Acordo do governo impede convocação de Frei Chico, irmão de Lula, em CPI do INSS

Negociação evita depoimento de vice-presidente do Sindinapi, investigado por descontos irregulares
Por: Brado Jornal 27.ago.2025 às 08h10
Acordo do governo impede convocação de Frei Chico, irmão de Lula, em CPI do INSS
Reprodução
O governo fechou um acordo na Comissão Parlamentar Mista de Inquérito (CPMI) do Instituto Nacional do Seguro Social (INSS) para evitar que José Ferreira da Silva, conhecido como Frei Chico, irmão do presidente Luiz Inácio Lula da Silva (PT), seja chamado a depor. Frei Chico ocupa o cargo de vice-presidente do Sindicato Nacional dos Aposentados, Pensionistas e Idosos (Sindinapi), uma das entidades sob investigação da Polícia Federal (PF) por suspeitas de descontos indevidos em aposentadorias.

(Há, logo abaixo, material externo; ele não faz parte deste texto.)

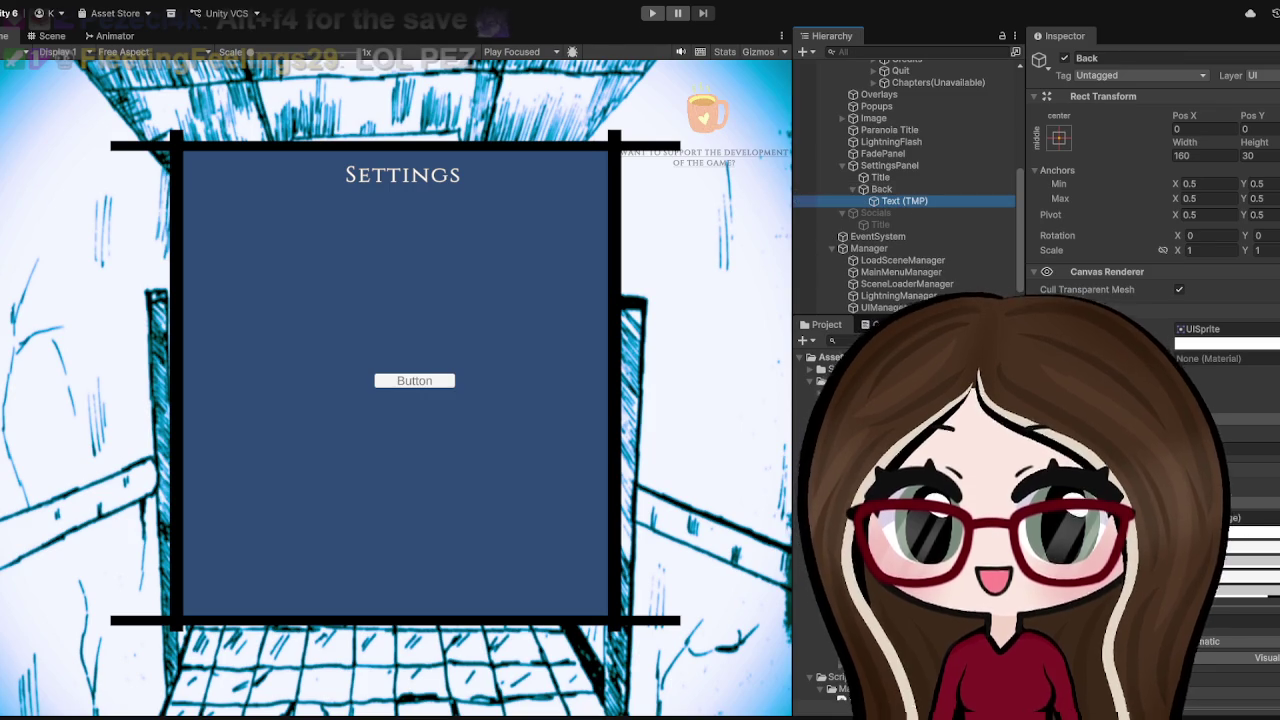
type("Back")
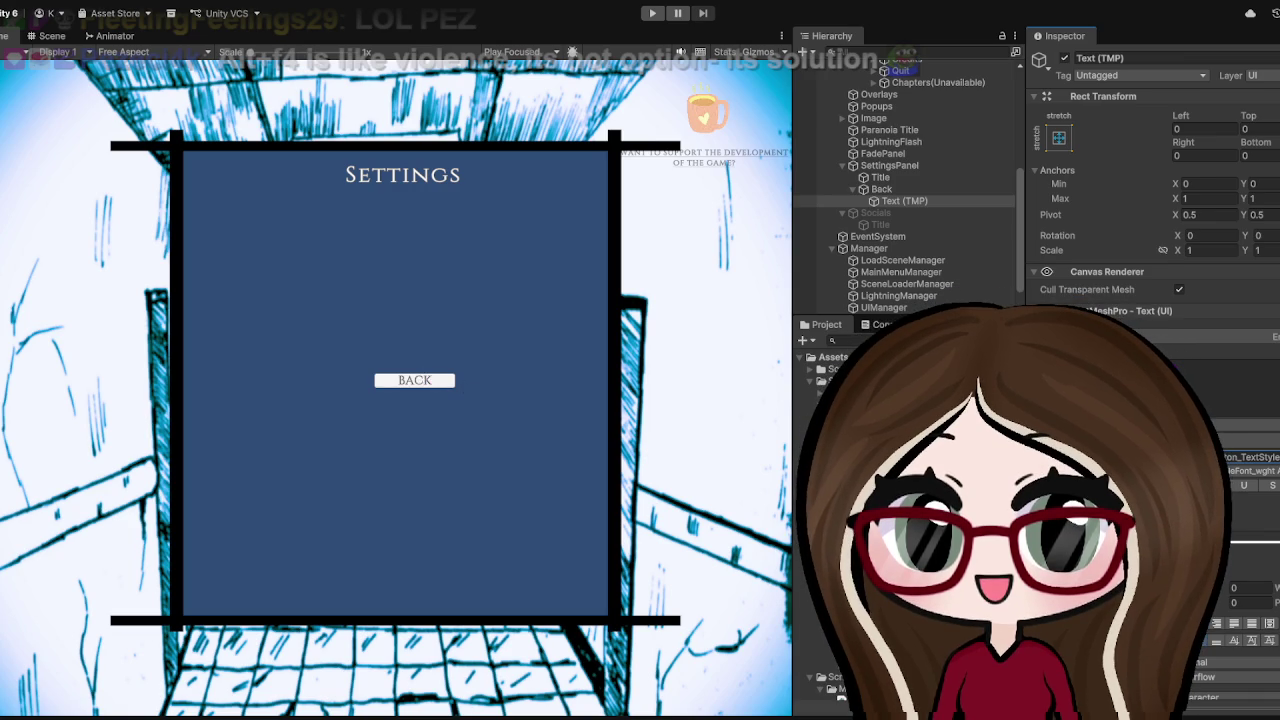
left_click(882, 189)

O senador Carlos Viana (Podemos-MG), presidente da CPMI, declarou que foi estabelecido um entendimento com o relator, deputado Alfredo Gaspar (União-AL), a oposição e o governo para evitar “convocações de âmbito político”. “Enquanto não tivermos certeza de que houve participação, não faremos convocações. A CPMI quer ter os pés no chão e seguir as orientações técnicas.
Não há previsão de que esse senhor [Frei Chico] ou outros ligados ao governo anterior sejam convidados sem as devidas provas”, afirmou Viana em entrevista a jornalistas na terça-feira, 26 de agosto de 2025.

A CPMI, que apura irregularidades nos descontos de aposentadorias, definiu que as investigações terão como ponto de partida o ano de 2015, abrangendo o governo de Dilma Rousseff (PT). Inicialmente, aliados do governo defendiam um recorte temporal a partir de 2016 ou 2017, já na gestão de Michel Temer (MDB), mas cederam à inclusão do período anterior após negociações. A operação Sem Desconto, deflagrada pela PF em abril de 2025, revelou indícios de fraudes envolvendo 11 entidades associadas ao INSS, incluindo o Sindinapi.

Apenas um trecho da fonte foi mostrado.